In the same yard, in the second half of August, we burnt around thirty corpses with gunshot wounds. Most of the corpses were men, but there were also a couple of female bodies.
In the second half of August we burnt about thirty corpses, including three women, with gunshot wounds, in the Saxon Garden in the back of the Zamojski palace. There were bundles by the corpses. The corpses were scatted within a radius of around fifty meters.
At that time our group burnt corpses in the opera house, but I was not there to witness it.
At around the same time we burnt corpses of around forty men collected from the vicinity in the basement of the Luxemburg Gallery [Galeria Luksemburga]. All of the corpses had gunshot wounds.
At the beginning of September (on 4 or 5 September 1944) near Saint Anne Church between Mariensztat Street and Nowy Zjazd Street on a little square we burnt corpses of around fifty men and women. The bodies were decomposing, they were scattered over an area of twenty meters, all of them had gunshot wounds. On the same day, we went to Stara Street alongside the banks of the Vistula. A few wounded people were lying there. An old lady was taking care of them.
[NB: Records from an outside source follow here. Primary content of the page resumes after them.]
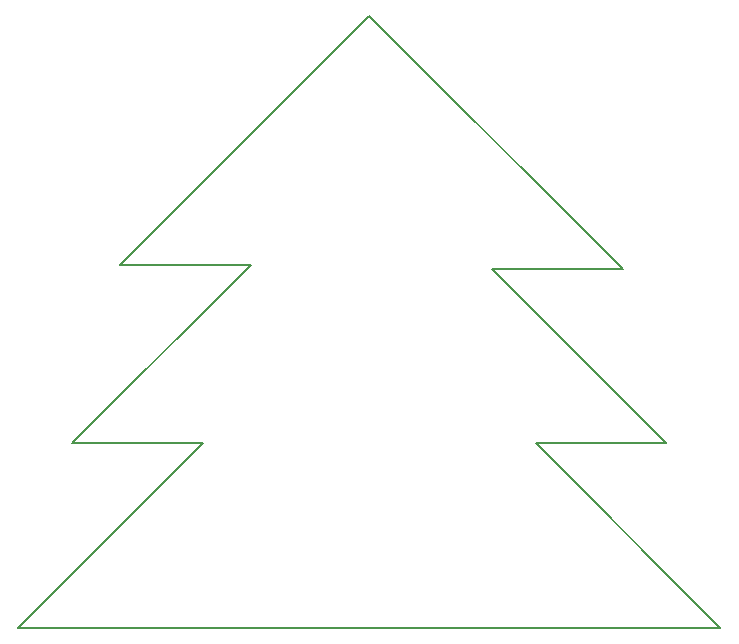
<source format=gm1>
G04 #@! TF.FileFunction,Profile,NP*
%FSLAX46Y46*%
G04 Gerber Fmt 4.6, Leading zero omitted, Abs format (unit mm)*
G04 Created by KiCad (PCBNEW 4.0.0-rc2-stable) date Sat 14 Nov 2015 14:56:29 GMT*
%MOMM*%
G01*
G04 APERTURE LIST*
%ADD10C,0.100000*%
%ADD11C,0.150000*%
G04 APERTURE END LIST*
D10*
D11*
X148336000Y-72898000D02*
X148463000Y-72771000D01*
X139954000Y-81280000D02*
X148336000Y-72898000D01*
X169926000Y-94234000D02*
X148463000Y-72771000D01*
X158877000Y-94234000D02*
X169926000Y-94234000D01*
X173609000Y-108966000D02*
X158877000Y-94234000D01*
X162560000Y-108966000D02*
X173609000Y-108966000D01*
X127381000Y-93853000D02*
X139954000Y-81280000D01*
X138430000Y-93853000D02*
X127381000Y-93853000D01*
X123317000Y-108966000D02*
X138430000Y-93853000D01*
X134366000Y-108966000D02*
X123317000Y-108966000D01*
X118745000Y-124587000D02*
X134366000Y-108966000D01*
X159258000Y-124587000D02*
X118745000Y-124587000D01*
X178181000Y-124587000D02*
X162560000Y-108966000D01*
X159258000Y-124587000D02*
X178181000Y-124587000D01*
M02*

</source>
A Wehrmacht officer and an SS officer (I recognized their uniforms) were also there. In my presence, upon the order of the SS officer, our escort shot three young men. I burnt these corpses in the courtyard, near the statue of the Virgin Mary. I do not know what happened to the rest of the wounded, since I had to move on to other grounds to search for corpses. When I returned, I saw a burning pyre of corpses near the statue. I was unable to look into Stara Street at that time. On the same day we went to the Ministry of Justice in Długa Street 7, where the group collected corpses from the entire building. The bodies were charred, we burnt them in the yard. I don’t know how many corpses there were, at that time I was assigned to collecting timber for the pyre.